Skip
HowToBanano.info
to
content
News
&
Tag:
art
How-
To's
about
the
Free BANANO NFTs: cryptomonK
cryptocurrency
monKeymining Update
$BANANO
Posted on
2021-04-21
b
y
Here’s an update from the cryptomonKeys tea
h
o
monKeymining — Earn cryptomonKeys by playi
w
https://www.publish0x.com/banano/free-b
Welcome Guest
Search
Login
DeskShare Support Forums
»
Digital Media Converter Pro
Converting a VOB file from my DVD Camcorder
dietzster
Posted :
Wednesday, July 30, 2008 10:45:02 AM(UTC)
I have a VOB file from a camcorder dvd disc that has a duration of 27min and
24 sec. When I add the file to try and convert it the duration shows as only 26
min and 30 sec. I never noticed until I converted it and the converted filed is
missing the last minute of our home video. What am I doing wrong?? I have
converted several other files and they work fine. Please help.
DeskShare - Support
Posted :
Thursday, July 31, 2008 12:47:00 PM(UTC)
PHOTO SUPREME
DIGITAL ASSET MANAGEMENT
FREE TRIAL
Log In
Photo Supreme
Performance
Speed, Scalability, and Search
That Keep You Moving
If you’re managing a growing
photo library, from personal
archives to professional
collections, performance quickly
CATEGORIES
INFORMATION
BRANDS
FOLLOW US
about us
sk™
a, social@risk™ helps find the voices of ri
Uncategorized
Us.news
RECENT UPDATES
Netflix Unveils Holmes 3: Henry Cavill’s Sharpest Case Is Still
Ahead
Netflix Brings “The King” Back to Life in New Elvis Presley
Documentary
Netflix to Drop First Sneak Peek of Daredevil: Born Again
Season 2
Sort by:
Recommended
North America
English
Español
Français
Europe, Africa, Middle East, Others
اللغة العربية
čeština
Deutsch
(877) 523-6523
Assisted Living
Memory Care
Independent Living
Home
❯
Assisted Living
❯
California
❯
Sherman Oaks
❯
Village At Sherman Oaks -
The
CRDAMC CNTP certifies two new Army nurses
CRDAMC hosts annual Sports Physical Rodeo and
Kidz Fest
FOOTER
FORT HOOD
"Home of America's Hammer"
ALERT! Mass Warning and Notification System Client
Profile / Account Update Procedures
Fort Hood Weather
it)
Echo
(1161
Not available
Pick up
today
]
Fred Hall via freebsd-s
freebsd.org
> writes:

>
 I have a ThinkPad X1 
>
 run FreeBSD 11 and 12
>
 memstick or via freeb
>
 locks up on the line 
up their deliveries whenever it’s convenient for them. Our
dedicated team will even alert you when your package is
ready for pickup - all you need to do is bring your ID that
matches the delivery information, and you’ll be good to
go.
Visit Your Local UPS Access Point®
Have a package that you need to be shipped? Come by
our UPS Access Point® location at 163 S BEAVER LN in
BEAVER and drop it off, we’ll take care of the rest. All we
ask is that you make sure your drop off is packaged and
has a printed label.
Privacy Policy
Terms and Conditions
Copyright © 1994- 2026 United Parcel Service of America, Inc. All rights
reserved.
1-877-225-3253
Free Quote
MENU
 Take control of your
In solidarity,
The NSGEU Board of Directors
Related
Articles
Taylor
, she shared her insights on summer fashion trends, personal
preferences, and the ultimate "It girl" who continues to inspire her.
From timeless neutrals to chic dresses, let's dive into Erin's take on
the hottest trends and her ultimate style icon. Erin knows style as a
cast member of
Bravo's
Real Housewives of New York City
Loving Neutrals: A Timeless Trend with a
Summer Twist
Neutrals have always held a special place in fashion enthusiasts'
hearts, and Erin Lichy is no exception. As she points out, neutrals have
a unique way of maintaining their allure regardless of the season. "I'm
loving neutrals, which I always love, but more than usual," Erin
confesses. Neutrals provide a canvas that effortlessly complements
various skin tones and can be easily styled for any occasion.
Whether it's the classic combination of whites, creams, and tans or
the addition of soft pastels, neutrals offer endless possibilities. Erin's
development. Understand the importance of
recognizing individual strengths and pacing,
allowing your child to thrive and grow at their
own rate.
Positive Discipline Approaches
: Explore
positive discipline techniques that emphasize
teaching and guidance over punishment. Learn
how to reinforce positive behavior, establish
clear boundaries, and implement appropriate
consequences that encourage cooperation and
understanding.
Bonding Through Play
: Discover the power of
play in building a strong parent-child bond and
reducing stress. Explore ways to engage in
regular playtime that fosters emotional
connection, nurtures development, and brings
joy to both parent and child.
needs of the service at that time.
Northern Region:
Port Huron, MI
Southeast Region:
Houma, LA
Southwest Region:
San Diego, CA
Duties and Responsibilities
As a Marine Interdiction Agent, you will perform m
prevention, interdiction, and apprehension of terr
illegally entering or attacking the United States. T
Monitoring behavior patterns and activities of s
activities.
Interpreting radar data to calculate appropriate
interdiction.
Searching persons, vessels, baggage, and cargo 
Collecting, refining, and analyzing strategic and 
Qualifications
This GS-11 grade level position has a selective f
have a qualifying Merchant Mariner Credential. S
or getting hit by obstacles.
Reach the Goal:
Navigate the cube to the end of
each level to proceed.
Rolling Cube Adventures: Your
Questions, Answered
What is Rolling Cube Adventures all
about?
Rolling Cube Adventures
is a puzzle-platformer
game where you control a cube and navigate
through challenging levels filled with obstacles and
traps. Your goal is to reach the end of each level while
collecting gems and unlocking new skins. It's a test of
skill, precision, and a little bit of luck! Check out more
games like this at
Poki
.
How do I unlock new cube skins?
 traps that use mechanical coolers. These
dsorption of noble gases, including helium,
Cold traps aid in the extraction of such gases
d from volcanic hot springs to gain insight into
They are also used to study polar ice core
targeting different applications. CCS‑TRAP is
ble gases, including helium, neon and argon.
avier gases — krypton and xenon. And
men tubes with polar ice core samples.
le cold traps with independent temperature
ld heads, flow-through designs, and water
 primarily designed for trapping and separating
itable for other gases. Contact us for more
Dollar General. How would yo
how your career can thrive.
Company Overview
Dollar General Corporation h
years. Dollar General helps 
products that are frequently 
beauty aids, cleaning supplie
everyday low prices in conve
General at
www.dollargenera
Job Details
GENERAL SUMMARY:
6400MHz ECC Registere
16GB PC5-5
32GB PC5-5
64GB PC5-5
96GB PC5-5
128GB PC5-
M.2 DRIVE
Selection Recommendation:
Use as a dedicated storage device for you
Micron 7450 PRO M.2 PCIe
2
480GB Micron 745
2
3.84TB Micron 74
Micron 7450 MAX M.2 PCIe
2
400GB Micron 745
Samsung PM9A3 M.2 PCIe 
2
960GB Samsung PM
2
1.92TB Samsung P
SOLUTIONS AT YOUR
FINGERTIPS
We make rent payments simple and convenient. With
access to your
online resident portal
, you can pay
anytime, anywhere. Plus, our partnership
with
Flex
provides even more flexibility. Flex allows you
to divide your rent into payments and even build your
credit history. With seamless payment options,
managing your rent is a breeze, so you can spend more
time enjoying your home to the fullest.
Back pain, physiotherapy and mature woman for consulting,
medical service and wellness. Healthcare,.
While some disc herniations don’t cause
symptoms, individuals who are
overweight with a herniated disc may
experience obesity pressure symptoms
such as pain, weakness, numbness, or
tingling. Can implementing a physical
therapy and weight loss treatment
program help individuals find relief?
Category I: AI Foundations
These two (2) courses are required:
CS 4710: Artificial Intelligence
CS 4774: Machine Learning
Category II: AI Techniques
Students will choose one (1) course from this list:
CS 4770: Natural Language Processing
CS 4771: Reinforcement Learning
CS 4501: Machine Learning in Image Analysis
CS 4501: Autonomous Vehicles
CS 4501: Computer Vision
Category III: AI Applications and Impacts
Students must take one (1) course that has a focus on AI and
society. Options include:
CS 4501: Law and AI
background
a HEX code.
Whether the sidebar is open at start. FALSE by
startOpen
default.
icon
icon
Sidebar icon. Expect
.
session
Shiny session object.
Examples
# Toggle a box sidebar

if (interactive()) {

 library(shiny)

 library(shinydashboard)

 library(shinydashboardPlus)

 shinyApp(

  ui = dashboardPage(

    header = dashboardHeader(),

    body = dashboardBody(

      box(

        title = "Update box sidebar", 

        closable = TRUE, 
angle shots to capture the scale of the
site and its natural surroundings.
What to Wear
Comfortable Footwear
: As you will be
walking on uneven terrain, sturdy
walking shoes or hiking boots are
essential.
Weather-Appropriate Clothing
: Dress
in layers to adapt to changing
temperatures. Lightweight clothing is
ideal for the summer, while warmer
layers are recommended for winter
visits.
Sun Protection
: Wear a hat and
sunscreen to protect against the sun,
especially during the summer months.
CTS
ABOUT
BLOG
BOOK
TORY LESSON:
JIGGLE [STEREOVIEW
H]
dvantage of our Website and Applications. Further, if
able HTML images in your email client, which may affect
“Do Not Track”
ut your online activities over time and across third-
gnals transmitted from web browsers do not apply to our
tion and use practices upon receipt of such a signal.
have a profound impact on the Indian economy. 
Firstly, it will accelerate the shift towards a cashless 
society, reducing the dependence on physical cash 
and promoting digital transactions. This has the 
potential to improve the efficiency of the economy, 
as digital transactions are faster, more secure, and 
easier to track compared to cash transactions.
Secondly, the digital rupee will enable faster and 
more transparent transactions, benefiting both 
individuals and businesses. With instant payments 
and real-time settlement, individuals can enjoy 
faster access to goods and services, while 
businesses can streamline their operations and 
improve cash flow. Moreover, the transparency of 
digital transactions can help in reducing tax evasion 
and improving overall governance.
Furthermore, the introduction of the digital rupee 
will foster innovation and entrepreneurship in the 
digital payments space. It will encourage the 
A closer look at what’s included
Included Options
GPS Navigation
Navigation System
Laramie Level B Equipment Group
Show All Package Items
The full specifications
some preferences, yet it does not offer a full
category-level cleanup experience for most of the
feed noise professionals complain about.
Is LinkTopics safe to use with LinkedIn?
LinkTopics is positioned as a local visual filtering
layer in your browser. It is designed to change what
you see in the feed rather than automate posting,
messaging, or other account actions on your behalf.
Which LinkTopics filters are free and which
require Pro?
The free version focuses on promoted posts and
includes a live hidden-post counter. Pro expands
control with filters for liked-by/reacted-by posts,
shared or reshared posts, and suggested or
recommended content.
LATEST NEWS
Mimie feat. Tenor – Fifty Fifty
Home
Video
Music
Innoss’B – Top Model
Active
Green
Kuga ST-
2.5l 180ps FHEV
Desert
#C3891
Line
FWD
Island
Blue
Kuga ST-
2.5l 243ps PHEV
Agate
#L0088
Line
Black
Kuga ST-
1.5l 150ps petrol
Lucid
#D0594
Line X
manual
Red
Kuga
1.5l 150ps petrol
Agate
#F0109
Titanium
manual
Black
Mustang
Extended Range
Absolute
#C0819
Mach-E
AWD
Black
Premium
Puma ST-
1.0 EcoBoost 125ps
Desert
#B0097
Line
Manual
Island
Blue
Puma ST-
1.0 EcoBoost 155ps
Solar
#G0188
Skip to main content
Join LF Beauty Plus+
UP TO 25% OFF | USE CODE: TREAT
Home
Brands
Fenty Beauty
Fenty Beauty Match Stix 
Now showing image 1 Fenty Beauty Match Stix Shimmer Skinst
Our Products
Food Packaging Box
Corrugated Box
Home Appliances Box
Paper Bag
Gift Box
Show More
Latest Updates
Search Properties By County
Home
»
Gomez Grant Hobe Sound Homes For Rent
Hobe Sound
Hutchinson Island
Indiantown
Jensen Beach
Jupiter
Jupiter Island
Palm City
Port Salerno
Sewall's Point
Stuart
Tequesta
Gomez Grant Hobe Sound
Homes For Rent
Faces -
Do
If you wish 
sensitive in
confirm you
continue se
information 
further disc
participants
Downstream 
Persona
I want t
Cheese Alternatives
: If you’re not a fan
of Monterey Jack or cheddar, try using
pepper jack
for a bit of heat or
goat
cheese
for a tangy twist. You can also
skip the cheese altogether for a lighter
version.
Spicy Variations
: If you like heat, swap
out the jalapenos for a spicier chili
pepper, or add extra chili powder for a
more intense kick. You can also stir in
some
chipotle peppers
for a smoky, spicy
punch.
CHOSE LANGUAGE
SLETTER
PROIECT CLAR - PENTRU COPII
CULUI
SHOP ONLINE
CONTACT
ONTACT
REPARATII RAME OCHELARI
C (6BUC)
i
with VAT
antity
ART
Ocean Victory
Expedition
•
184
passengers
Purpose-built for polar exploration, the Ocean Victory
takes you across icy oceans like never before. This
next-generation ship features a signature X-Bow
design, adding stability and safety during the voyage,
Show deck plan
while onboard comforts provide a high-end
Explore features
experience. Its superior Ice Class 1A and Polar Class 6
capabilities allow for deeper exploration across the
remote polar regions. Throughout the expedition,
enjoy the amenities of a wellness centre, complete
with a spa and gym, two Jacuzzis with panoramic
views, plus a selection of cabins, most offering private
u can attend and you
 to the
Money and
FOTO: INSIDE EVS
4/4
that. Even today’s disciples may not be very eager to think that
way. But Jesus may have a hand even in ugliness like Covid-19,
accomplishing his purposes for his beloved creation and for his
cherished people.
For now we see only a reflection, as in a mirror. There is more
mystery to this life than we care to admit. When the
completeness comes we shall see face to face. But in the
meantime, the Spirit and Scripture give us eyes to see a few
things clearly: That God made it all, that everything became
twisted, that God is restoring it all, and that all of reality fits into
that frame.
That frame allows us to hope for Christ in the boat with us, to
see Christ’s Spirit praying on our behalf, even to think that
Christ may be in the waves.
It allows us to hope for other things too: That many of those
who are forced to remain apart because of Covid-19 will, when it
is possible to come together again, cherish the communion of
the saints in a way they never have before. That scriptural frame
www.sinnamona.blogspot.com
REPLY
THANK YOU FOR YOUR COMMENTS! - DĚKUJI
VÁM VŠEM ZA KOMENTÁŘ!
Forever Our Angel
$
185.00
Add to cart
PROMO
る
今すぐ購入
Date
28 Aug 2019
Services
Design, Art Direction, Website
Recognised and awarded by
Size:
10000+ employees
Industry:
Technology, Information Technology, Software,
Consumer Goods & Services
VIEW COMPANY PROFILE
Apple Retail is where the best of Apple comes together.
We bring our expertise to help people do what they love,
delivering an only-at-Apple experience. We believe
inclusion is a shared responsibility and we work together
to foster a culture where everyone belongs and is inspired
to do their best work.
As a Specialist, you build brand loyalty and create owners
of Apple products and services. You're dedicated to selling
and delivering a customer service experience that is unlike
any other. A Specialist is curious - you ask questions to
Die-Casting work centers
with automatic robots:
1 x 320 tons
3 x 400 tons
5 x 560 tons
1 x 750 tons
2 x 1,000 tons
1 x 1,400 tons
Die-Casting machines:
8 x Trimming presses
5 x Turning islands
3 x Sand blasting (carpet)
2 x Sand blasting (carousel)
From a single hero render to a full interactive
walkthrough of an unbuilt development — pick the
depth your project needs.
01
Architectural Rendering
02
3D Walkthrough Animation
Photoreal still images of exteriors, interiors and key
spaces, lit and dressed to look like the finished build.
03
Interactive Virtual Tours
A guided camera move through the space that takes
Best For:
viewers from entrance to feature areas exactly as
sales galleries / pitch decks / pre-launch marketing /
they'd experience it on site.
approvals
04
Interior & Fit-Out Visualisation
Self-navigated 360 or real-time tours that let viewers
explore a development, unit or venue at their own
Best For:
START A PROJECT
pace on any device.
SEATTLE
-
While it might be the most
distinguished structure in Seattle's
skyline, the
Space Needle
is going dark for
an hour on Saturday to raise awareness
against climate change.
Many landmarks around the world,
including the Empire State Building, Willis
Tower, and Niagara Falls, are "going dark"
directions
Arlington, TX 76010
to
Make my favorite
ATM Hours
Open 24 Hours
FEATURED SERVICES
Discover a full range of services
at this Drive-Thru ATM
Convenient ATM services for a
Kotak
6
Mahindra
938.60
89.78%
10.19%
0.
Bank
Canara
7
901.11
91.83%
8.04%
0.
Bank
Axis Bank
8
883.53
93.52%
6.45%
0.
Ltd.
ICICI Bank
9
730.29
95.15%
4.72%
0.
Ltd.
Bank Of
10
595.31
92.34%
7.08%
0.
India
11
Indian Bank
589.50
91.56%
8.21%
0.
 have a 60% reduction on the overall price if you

────────────────────

## What you are asked to do
Where a line above holds the word "America", copy it.

## The answer
North America
"Home of America's Hammer"
Copyright © 1994- 2026 United Parcel Service of America, Inc. All rights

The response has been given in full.